## Activity
Which lines of the entries below hold the word "Right"? Report each of them.

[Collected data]
-- Opening Marker --
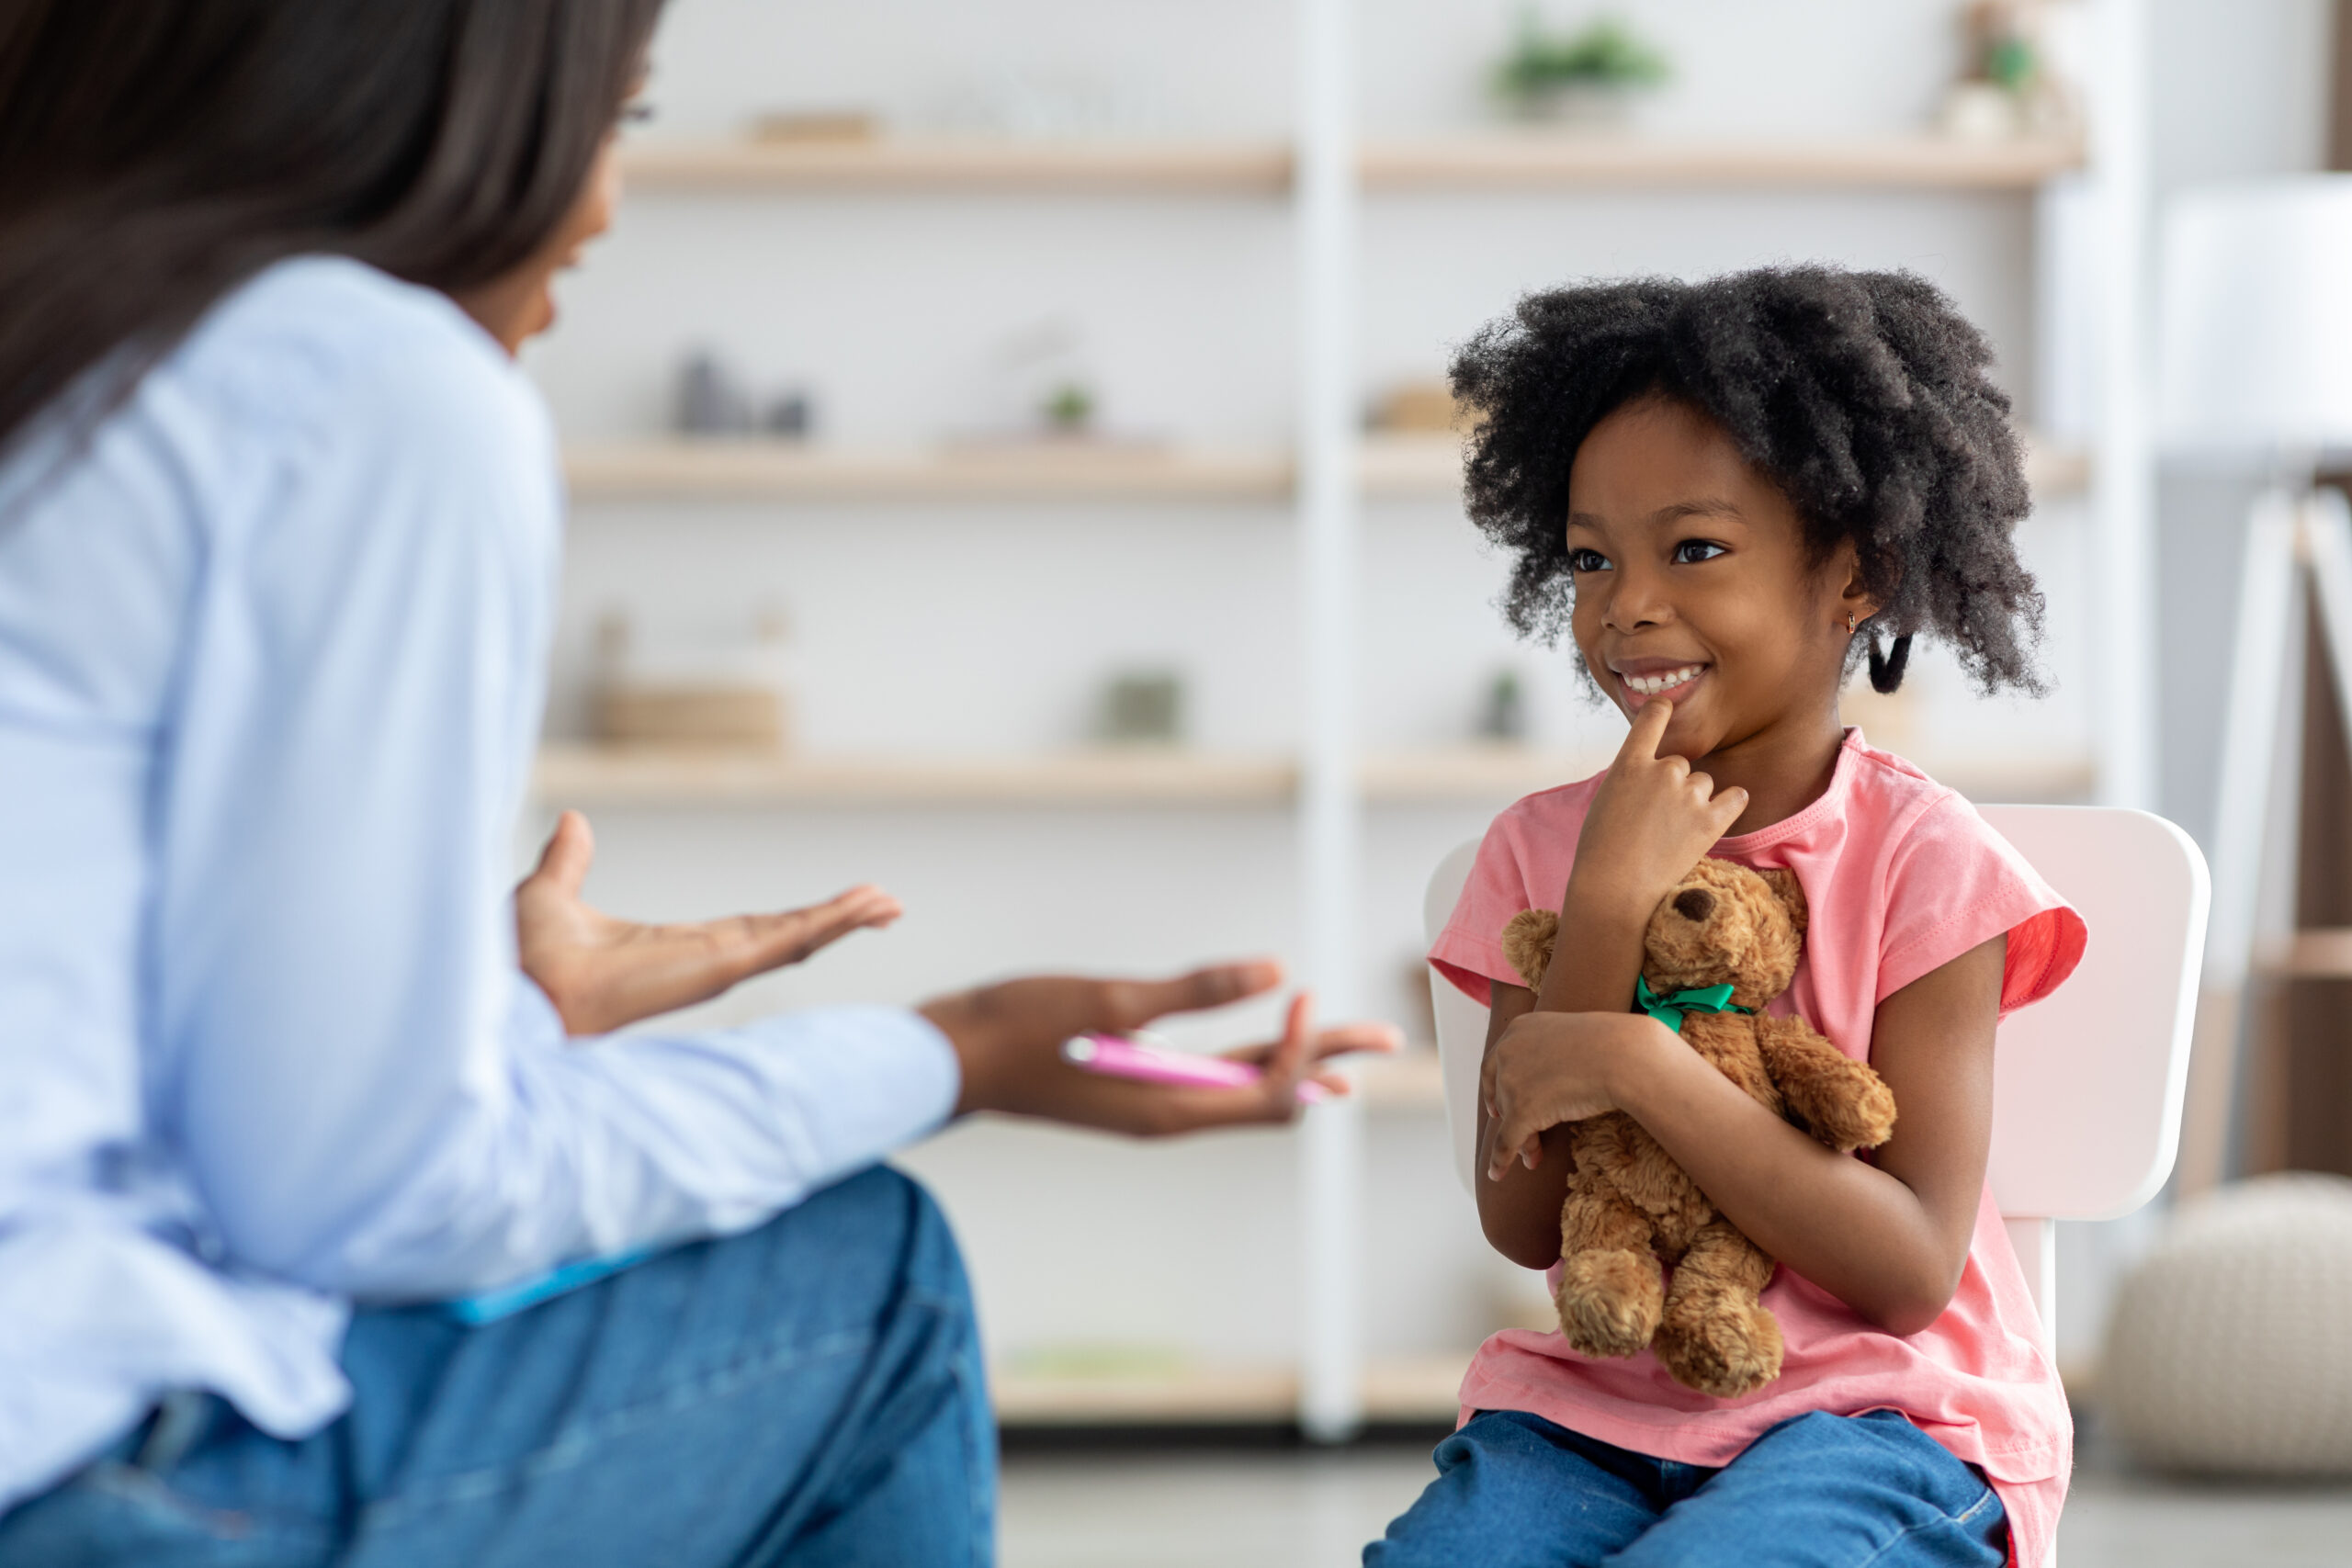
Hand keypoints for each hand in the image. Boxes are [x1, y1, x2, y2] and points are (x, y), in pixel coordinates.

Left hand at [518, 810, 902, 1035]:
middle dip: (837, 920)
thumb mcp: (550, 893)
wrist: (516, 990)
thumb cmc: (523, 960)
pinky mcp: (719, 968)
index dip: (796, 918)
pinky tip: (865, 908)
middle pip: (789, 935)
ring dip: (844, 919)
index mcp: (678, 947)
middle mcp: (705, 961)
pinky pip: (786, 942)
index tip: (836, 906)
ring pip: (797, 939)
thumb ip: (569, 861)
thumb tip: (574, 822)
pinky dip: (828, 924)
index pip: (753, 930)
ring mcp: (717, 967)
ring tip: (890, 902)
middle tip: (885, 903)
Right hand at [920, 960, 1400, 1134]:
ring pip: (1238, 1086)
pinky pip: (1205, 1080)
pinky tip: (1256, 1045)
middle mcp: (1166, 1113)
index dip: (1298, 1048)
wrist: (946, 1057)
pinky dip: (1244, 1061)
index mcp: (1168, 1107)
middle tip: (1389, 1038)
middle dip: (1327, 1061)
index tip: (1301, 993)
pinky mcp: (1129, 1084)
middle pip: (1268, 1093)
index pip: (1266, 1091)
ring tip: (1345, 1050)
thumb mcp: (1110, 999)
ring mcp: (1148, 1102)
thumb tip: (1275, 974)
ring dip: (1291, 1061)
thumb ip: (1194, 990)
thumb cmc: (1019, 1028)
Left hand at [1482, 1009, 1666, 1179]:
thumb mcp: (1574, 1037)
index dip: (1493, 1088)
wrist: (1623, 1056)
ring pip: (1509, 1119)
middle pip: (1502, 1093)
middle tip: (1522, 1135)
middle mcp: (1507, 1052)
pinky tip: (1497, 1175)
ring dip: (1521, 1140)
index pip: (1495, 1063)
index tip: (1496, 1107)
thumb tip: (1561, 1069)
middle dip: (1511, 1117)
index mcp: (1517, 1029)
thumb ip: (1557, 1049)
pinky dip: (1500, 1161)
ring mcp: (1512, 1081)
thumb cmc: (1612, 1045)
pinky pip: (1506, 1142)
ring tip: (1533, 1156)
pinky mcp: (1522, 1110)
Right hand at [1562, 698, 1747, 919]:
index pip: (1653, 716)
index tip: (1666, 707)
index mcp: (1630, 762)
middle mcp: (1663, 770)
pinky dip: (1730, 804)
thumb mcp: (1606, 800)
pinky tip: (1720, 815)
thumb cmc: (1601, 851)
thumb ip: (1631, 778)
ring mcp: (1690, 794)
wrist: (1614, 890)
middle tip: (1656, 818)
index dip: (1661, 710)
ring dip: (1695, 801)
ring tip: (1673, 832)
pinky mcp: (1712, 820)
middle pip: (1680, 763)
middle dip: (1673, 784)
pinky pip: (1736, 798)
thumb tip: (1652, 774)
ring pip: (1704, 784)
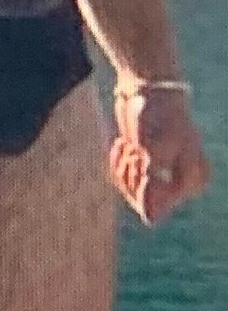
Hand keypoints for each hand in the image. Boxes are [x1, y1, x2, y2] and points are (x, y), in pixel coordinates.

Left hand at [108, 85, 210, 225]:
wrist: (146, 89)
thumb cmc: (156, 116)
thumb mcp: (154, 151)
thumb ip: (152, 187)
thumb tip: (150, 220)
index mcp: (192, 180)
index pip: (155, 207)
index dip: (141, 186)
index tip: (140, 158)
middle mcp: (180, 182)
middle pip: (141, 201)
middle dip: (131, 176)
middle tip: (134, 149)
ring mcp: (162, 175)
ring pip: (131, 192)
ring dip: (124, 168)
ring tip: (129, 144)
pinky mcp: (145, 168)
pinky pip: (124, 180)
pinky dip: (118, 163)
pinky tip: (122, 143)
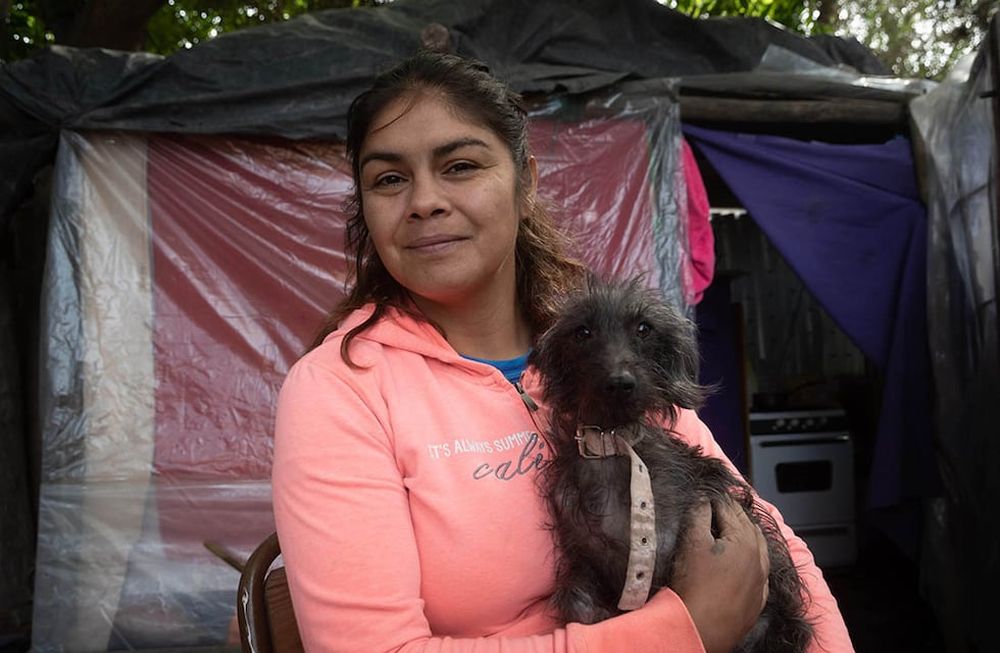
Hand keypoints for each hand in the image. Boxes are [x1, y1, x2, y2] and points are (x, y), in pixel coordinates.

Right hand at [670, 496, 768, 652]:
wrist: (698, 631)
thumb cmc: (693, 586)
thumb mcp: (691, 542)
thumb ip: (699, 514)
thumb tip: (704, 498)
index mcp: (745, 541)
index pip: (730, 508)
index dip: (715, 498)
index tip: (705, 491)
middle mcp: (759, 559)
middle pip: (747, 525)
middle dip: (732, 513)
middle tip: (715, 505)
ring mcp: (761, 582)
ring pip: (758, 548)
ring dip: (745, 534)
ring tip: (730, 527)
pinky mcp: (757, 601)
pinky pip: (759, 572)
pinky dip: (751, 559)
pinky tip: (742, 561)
-- Closing Marker --
## Your response
Right hand at [920, 960, 1400, 1134]:
Right hand at [1562, 698, 1747, 919]:
Right hand at [670, 496, 768, 652]:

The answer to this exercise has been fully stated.